_YOUR TASK_
Extract every line of the data below that contains the string "wooden", and copy each one. Case matters.
:::::
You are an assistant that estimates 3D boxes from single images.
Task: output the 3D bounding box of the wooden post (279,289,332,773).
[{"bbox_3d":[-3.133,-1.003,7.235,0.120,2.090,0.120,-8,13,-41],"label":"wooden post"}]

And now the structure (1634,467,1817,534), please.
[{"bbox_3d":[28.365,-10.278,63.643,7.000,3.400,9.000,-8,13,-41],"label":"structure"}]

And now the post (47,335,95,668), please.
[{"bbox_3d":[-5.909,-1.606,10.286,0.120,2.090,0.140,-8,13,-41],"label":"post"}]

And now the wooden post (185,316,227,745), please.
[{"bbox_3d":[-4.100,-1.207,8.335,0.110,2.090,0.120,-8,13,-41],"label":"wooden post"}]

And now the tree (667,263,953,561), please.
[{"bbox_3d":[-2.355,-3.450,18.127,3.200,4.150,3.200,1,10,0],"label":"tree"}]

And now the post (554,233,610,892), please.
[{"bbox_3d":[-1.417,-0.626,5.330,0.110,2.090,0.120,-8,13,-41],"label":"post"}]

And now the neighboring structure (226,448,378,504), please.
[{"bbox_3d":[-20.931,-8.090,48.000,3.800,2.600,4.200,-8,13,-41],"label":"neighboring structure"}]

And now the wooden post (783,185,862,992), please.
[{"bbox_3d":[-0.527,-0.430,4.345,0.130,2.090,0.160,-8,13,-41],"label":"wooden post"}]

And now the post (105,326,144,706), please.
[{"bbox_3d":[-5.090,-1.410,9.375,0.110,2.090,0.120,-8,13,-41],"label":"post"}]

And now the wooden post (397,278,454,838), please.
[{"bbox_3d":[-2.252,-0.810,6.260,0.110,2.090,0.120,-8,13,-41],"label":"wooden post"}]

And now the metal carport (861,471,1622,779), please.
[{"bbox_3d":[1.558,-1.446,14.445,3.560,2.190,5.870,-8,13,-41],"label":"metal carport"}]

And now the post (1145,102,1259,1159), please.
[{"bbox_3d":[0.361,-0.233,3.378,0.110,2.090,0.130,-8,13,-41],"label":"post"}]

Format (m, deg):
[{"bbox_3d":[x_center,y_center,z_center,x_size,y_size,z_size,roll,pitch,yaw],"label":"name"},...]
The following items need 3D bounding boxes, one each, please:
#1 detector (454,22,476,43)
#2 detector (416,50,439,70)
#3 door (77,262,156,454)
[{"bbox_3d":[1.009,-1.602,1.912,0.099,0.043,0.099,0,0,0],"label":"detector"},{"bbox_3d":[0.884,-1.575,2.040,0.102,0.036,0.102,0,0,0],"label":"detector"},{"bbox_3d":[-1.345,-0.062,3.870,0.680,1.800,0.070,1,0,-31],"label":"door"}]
:::::
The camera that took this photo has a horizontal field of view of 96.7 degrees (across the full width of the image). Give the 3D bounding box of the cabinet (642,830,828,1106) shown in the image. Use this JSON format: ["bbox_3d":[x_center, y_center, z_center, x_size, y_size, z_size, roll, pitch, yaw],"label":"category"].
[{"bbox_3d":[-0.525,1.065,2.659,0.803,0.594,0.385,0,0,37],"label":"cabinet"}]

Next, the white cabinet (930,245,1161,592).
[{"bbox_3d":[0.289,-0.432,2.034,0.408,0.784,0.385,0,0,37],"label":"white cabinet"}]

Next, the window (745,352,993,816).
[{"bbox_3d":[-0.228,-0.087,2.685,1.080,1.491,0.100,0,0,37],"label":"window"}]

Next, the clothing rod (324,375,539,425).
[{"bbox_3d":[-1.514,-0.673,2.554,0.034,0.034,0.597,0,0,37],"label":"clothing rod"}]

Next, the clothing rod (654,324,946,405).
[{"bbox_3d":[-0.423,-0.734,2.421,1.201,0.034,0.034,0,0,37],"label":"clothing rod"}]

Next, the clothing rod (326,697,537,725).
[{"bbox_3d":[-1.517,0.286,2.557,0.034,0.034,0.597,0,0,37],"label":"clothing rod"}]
:::::
_ANSWER AREA_
Task: output the 3D bounding box of the wooden post (279,289,332,773).
[{"bbox_3d":[-3.133,-1.003,7.235,0.120,2.090,0.120,-8,13,-41],"label":"wooden post"}]
And now the wooden post (185,316,227,745), please.
[{"bbox_3d":[-4.100,-1.207,8.335,0.110,2.090,0.120,-8,13,-41],"label":"wooden post"}]
And now the wooden post (783,185,862,992), please.
[{"bbox_3d":[-0.527,-0.430,4.345,0.130,2.090,0.160,-8,13,-41],"label":"wooden post"}]
And now the wooden post (397,278,454,838), please.
[{"bbox_3d":[-2.252,-0.810,6.260,0.110,2.090,0.120,-8,13,-41],"label":"wooden post"}]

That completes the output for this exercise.